**Task statement**
Starting at the first line and ending at the last, output the data exactly.

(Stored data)

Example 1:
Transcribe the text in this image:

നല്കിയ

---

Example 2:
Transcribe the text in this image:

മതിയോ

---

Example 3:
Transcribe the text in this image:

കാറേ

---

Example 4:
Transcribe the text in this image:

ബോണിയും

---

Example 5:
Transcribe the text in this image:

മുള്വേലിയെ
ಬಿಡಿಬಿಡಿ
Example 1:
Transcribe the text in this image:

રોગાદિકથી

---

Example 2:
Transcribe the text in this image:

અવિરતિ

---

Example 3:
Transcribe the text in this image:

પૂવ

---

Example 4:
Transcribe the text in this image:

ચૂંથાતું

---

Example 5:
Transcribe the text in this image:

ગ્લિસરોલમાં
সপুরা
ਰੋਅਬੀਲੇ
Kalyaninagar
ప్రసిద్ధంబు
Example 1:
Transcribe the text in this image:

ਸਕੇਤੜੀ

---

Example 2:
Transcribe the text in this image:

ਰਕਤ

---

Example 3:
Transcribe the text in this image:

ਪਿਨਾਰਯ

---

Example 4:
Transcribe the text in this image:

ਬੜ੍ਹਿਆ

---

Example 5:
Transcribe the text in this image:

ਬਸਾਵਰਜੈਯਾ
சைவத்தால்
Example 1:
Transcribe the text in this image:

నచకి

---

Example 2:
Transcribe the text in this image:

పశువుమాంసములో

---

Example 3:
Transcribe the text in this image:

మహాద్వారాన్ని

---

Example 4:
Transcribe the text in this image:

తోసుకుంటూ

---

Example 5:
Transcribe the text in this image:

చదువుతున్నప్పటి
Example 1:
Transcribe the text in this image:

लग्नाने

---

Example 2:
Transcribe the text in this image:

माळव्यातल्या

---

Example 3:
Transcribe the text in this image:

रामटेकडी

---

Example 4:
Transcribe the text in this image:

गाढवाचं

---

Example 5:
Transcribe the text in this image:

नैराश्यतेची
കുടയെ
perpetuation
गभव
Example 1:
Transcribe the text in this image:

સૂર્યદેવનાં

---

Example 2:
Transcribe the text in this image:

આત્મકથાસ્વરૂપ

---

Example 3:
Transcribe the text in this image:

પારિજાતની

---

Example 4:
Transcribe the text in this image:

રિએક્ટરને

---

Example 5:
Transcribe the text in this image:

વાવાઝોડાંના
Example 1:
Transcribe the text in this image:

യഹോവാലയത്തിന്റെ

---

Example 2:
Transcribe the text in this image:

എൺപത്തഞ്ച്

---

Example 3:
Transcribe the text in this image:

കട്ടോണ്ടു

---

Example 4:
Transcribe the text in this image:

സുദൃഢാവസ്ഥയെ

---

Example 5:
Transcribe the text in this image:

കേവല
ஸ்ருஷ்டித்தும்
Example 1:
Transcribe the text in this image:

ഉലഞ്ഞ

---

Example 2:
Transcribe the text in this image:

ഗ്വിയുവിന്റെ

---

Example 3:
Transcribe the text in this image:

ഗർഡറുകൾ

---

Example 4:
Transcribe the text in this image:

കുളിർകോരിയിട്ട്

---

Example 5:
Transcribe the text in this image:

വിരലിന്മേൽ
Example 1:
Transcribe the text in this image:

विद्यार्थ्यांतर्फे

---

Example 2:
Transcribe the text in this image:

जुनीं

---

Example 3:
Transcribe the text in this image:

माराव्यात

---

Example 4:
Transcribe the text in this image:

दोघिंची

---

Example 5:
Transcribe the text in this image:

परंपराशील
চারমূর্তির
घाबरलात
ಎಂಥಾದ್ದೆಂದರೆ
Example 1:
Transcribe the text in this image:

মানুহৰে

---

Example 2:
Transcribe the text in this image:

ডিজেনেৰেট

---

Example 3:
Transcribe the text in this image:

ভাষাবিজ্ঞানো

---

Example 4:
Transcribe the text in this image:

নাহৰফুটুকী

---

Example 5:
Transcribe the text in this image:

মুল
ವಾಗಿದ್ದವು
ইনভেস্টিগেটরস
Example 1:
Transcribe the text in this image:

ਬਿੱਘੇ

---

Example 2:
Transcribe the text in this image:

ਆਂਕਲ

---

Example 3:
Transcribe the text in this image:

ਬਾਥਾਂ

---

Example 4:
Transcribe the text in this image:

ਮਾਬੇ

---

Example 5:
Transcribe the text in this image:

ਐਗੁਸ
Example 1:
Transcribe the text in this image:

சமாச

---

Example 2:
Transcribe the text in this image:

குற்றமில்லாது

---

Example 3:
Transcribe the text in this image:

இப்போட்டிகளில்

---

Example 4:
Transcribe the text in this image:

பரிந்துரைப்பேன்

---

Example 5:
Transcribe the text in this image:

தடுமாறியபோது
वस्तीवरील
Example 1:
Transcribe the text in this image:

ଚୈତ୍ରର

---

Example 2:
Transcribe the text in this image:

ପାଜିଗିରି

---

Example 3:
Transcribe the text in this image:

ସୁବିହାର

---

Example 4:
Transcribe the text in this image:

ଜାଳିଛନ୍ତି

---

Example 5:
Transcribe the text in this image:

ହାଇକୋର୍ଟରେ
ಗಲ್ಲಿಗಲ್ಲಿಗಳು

**Written answer**
Example 1:
Transcribe the text in this image:

നല്കിയ

---

Example 2:
Transcribe the text in this image:

മതിയോ

---

Example 3:
Transcribe the text in this image:

കാറേ

---

Example 4:
Transcribe the text in this image:

ബോണിയും

---

Example 5:
Transcribe the text in this image:

മുള്വേലിയെ
ಬಿಡಿಬಿಡಿ
Example 1:
Transcribe the text in this image:

રોગાદિકથી

---

Example 2:
Transcribe the text in this image:

અવિરતિ

---

Example 3:
Transcribe the text in this image:

પૂવ

---

Example 4:
Transcribe the text in this image:

ચૂંથાતું

---

Example 5:
Transcribe the text in this image:

ગ્લિસરોલમાં
সপুরা
ਰੋਅਬੀਲੇ
Kalyaninagar
ప్రసిద్ధంబు
Example 1:
Transcribe the text in this image:

ਸਕੇਤੜੀ

---

Example 2:
Transcribe the text in this image:

ਰਕਤ

---

Example 3:
Transcribe the text in this image:

ਪਿਨਾਰਯ

---

Example 4:
Transcribe the text in this image:

ਬੜ੍ਹਿਆ

---

Example 5:
Transcribe the text in this image:

ਬਸਾਵਰਜੈਯਾ
சைவத்தால்
Example 1:
Transcribe the text in this image:

నచకి

---

Example 2:
Transcribe the text in this image:

పశువుమాంసములో

---

Example 3:
Transcribe the text in this image:

మహాద్వారాన్ని

---

Example 4:
Transcribe the text in this image:

తోసుకుంటూ

---

Example 5:
Transcribe the text in this image:

చదువుతున్నప్పటి
Example 1:
Transcribe the text in this image:

लग्नाने

---

Example 2:
Transcribe the text in this image:

माळव्यातल्या

---

Example 3:
Transcribe the text in this image:

रामटेकडी

---

Example 4:
Transcribe the text in this image:

गाढवाचं

---

Example 5:
Transcribe the text in this image:

नैराश्यतेची
കുടയെ
perpetuation
गभव
Example 1:
Transcribe the text in this image:

સૂર્યદેવનાં

---

Example 2:
Transcribe the text in this image:

આત્મકથાસ્વરૂપ

---

Example 3:
Transcribe the text in this image:

પારિજાતની

---

Example 4:
Transcribe the text in this image:

રિએક્ટરને

---

Example 5:
Transcribe the text in this image:

વાવાઝોડાંના
Example 1:
Transcribe the text in this image:

യഹോവാലയത്തിന്റെ

---

Example 2:
Transcribe the text in this image:

എൺപത്തഞ്ച്

---

Example 3:
Transcribe the text in this image:

കട്ടോണ്ടു

---

Example 4:
Transcribe the text in this image:

സുദൃഢാവസ്ഥയെ

---

Example 5:
Transcribe the text in this image:

കേവല
ஸ்ருஷ்டித்தும்
Example 1:
Transcribe the text in this image:

ഉലഞ്ഞ

---

Example 2:
Transcribe the text in this image:

ഗ്വിയുവിന്റെ

---

Example 3:
Transcribe the text in this image:

ഗർഡറുകൾ

---

Example 4:
Transcribe the text in this image:

കുളിർകോരിയിട്ട്

---

Example 5:
Transcribe the text in this image:

വിരലിന്മേൽ
Example 1:
Transcribe the text in this image:

विद्यार्थ्यांतर्फे

---

Example 2:
Transcribe the text in this image:

जुनीं

---

Example 3:
Transcribe the text in this image:

माराव्यात

---

Example 4:
Transcribe the text in this image:

दोघिंची

---

Example 5:
Transcribe the text in this image:

परंपराशील
চারমূর্তির
घाबरलात
ಎಂಥಾದ್ದೆಂದರೆ
Example 1:
Transcribe the text in this image:

মানুহৰে

---

Example 2:
Transcribe the text in this image:

ডিজেনেৰেট

---

Example 3:
Transcribe the text in this image:

ভাষাবিজ্ঞানো

---

Example 4:
Transcribe the text in this image:

নাহৰফুটুকী

---

Example 5:
Transcribe the text in this image:

মুল
ವಾಗಿದ್ದವು
ইনভেস্টিগেটরস
Example 1:
Transcribe the text in this image:

ਬਿੱਘੇ

---

Example 2:
Transcribe the text in this image:

ਆਂਕਲ

---

Example 3:
Transcribe the text in this image:

ਬਾਥਾਂ

---

Example 4:
Transcribe the text in this image:

ਮਾਬੇ

---

Example 5:
Transcribe the text in this image:

ਐਗੁਸ
Example 1:
Transcribe the text in this image:

சமாச

---

Example 2:
Transcribe the text in this image:

குற்றமில்லாது

---

Example 3:
Transcribe the text in this image:

இப்போட்டிகளில்

---

Example 4:
Transcribe the text in this image:

பரிந்துரைப்பேன்

---

Example 5:
Transcribe the text in this image:

தடுமாறியபோது
वस्तीवरील
Example 1:
Transcribe the text in this image:

ଚୈତ୍ରର

---

Example 2:
Transcribe the text in this image:

ପାଜିଗିରି

---

Example 3:
Transcribe the text in this image:

ସୁବିହାର

---

Example 4:
Transcribe the text in this image:

ଜାଳିଛନ୍ତି

---

Example 5:
Transcribe the text in this image:

ହାଇକୋର୍ଟରେ
ಗಲ್ಲಿಗಲ್ಲಿಗಳು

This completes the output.